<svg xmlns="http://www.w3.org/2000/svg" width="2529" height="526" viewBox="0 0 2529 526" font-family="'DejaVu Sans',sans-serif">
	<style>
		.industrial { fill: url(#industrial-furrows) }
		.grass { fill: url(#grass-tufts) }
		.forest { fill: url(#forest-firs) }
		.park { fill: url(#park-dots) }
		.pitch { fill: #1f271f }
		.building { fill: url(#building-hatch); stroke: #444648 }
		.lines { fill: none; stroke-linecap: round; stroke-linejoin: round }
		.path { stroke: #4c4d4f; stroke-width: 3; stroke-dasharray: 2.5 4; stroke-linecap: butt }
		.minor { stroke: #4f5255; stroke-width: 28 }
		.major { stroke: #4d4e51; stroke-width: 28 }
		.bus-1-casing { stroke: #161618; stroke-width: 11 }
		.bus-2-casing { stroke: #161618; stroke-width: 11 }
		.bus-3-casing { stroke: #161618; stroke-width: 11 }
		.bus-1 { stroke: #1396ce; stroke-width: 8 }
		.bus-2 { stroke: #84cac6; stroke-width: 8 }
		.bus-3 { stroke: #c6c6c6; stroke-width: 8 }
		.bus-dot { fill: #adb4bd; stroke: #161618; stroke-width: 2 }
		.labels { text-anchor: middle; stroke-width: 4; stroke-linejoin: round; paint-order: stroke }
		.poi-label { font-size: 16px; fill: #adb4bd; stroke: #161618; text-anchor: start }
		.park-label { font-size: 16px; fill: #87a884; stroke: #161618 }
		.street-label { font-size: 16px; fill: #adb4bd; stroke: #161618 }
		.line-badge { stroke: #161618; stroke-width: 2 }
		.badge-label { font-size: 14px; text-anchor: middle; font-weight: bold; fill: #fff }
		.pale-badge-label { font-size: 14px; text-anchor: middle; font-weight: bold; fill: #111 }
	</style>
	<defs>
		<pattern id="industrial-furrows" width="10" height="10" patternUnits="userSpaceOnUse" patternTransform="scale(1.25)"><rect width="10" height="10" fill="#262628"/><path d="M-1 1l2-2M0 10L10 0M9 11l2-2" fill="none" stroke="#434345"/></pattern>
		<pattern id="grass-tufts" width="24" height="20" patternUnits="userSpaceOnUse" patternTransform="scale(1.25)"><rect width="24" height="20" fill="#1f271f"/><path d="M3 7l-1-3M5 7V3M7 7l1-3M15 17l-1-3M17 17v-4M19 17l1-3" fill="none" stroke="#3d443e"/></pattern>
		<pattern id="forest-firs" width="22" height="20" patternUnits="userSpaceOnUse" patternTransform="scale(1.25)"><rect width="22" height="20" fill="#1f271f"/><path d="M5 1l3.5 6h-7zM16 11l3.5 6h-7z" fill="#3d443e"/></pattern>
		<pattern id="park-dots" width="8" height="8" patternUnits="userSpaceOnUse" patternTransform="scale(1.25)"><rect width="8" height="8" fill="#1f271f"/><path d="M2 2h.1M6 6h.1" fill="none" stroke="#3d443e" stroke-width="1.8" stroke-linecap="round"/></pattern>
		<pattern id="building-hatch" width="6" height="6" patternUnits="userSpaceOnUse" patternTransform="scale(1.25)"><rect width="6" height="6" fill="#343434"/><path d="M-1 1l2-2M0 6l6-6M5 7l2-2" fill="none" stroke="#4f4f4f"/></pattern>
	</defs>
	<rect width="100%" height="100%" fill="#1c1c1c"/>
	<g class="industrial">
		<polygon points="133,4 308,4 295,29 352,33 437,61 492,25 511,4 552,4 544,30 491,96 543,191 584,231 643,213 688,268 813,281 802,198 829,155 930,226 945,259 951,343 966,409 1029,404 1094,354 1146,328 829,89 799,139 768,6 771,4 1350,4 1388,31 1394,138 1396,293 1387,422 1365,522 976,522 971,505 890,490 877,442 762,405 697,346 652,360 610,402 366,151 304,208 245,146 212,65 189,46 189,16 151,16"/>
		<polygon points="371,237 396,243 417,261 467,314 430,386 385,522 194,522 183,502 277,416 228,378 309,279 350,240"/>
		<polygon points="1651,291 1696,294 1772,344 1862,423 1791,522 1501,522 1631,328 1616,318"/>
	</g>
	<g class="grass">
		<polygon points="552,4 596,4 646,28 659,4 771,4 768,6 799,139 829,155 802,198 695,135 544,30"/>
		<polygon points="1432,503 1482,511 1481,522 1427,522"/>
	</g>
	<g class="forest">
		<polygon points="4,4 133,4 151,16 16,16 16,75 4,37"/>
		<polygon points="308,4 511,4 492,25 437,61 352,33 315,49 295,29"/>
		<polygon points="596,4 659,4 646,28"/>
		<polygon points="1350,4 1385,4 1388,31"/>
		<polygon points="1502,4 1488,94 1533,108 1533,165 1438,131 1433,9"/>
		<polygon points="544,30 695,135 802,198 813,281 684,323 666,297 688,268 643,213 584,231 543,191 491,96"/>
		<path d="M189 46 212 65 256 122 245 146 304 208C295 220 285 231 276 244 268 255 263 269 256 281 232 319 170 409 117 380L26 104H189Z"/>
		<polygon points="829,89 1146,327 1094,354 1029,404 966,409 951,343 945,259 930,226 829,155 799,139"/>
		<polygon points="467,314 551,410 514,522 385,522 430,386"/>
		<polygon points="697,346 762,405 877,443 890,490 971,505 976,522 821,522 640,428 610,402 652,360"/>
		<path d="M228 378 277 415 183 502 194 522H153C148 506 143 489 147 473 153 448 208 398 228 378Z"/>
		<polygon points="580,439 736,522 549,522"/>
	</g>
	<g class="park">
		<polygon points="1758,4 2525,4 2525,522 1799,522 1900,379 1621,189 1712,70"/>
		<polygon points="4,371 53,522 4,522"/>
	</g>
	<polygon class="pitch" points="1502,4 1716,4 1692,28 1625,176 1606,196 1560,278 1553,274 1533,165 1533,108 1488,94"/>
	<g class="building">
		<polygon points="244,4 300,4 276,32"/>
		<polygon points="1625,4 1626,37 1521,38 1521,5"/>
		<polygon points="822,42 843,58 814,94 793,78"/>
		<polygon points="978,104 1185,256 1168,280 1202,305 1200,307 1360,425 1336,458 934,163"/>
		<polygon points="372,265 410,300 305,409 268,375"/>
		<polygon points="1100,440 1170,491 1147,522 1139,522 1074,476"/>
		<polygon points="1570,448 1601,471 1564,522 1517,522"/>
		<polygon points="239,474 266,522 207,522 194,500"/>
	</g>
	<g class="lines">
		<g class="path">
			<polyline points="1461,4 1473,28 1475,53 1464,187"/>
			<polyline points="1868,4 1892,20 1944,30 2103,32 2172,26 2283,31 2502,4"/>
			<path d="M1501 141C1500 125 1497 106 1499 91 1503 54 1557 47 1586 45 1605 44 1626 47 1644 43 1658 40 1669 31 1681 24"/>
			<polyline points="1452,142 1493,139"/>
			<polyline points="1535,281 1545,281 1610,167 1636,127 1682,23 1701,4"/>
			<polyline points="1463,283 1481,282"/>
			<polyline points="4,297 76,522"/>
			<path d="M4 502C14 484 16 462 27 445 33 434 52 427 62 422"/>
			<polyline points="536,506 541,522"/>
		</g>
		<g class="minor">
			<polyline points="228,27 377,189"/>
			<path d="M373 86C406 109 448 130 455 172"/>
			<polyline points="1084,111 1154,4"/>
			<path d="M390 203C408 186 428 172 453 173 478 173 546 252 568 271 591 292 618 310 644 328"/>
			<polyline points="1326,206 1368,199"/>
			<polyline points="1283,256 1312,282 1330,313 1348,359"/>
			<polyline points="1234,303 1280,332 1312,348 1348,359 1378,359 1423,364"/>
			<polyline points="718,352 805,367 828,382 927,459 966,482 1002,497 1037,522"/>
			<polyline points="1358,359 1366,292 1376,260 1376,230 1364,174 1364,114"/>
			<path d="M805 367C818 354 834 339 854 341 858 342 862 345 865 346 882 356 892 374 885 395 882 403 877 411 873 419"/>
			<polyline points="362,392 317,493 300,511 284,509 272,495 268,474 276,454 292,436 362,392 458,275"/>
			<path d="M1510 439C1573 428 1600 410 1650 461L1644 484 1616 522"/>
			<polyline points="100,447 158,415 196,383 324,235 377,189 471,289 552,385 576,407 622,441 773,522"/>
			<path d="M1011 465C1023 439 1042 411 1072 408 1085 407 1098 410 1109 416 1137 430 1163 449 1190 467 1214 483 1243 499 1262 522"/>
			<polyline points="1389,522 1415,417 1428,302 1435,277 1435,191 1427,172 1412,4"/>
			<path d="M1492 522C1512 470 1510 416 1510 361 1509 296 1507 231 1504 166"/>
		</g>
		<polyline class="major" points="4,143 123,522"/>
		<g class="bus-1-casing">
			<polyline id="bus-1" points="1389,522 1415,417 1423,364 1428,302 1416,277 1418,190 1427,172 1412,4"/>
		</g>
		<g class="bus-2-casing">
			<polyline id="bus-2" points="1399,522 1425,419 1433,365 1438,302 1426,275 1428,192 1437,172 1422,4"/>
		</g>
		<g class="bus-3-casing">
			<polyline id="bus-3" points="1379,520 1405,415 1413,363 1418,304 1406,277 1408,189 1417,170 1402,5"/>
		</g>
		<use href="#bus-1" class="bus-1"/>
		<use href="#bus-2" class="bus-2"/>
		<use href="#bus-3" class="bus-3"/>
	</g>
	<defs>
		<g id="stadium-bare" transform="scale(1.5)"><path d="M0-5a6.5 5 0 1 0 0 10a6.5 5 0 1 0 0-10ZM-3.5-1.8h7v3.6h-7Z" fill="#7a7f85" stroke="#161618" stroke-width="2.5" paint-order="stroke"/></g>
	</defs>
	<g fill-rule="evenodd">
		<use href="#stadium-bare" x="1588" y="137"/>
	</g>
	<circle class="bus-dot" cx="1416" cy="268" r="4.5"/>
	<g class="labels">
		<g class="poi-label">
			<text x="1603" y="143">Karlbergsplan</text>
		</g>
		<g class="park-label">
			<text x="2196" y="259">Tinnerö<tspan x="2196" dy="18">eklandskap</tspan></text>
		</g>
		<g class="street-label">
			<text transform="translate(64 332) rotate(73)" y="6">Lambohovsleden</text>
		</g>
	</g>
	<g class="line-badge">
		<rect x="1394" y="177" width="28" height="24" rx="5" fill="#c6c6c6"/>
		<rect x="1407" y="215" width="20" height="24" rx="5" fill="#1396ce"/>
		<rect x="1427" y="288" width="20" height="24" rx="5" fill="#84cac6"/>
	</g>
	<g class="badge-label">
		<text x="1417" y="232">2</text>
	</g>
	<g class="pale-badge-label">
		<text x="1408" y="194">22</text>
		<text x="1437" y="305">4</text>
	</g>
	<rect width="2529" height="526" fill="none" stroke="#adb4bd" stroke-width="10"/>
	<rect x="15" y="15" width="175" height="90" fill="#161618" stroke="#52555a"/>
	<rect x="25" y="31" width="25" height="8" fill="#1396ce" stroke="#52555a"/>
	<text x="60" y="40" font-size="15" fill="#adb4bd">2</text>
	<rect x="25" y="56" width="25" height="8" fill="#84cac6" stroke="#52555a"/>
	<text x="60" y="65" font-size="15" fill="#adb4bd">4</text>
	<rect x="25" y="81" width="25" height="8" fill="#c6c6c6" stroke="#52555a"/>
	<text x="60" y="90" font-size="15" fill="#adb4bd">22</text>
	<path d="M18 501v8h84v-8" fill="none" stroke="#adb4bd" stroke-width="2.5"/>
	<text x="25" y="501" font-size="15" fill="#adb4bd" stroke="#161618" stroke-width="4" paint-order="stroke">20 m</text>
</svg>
________________________________________
PROBLEM REQUIREMENTS:
Search the entries for the word "lines" and show every line that has it.

PROBLEM SOLUTION:
		.lines { fill: none; stroke-linecap: round; stroke-linejoin: round }
	<g class="lines">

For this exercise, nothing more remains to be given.